On a smaller scale, something similar has happened with "Speed Racer" -- though at least the "hey, it wasn't so bad" responses were based on personal expectations (those marketing department nightmares known as people's "gut feelings") -- or seeing reviews (or review ratings) -- and not rooted in speculation about what somebody else's opinions might be in the future (like the review date). This summary of viewer responses by Peter Sciretta at slashfilm.com is typical:

I saw the film with a group of five people, and the resulting opinions were across the board. One of the guys expected to hate it and ended up loving it. And for another one of my friends, it was the complete opposite. Speaking for myself, I was expecting very little going into the screening, and I had a lot more fun than I ever could have expected.

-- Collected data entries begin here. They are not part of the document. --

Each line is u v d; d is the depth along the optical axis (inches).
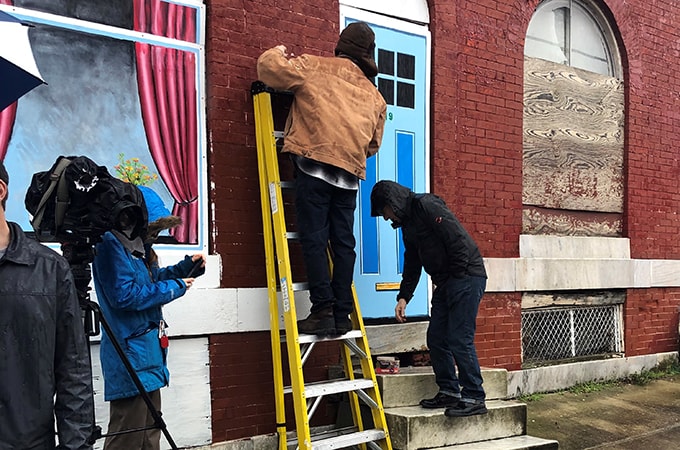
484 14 223.1
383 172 197.2
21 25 93.0
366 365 160.4
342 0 189.5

Yep. That's what happens. Some politicians have based their entire careers on setting low expectations, just so they look better by comparison. It works.

 

You know, of course, that none of this has anything to do with "Indiana Jones and the Kingdom of the Crystal Skull," yes? I haven't seen it. I chose not to attend my local Sunday screening for various reasons (mainly because I felt no personal or professional need to see it immediately, though I will probably get around to it eventually), but I believe Roger Ebert is sincere in his enthusiasm for the film, just as I believe Manohla Dargis is honest about her assessment when she writes (in her Cannes coverage -- not an official New York Times review) that the "pumped-up crowd... cheered more enthusiastically during the opening credits than it did at the end":

Whether the audience was disappointed or just wrung out by the two hours of chase sequences and noise is probably less relevant than that so many of us dutifully filled the theater, which of course is the scenario that Paramount Pictures hopes to replicate worldwide when the movie opens across the globe on Thursday. I’ll have more to say on the movie then, by which point it will already have been thoroughly masticated, spit out and chewed all over again in the media that has already sunk its little teeth into Indy’s tired body with early negative notices. I was bored out of my mind while watching the movie, which makes me think that Steven Spielberg was terribly bored while directing it. But that’s a germ of an idea that I would like to actually contemplate for a few days.

I know what she means. Rare indeed is the contemporary action or epic/fantasy spectacular that doesn't bore me out of my crystal skull (exceptions: "The Bourne Supremacy," "The Descent" (2006), "Casino Royale" (2007) come to mind -- but very little else, really, since 1981's "Mad Max 2: The Road Warrior," which made "Raiders" look like a Tonka toy.)

Now, I think Spielberg is a movie genius (and "Close Encounters" and "E.T." are masterpieces about the language of film, written in light), but the idea of him making a fourth "Indiana Jones" movie does not excite me even a little bit. One of the masters of the medium has now devoted roughly one sixth of his feature-film output to Indiana Jones movies. Meanwhile he could have been exploring new territory, as he did with "A.I. Artificial Intelligence," "Always," "Munich"... Spielberg is reportedly doing a "Tintin" adaptation next, and that I want to see. He hasn't already made one three times before and, as an admirer of his work, I appreciate that.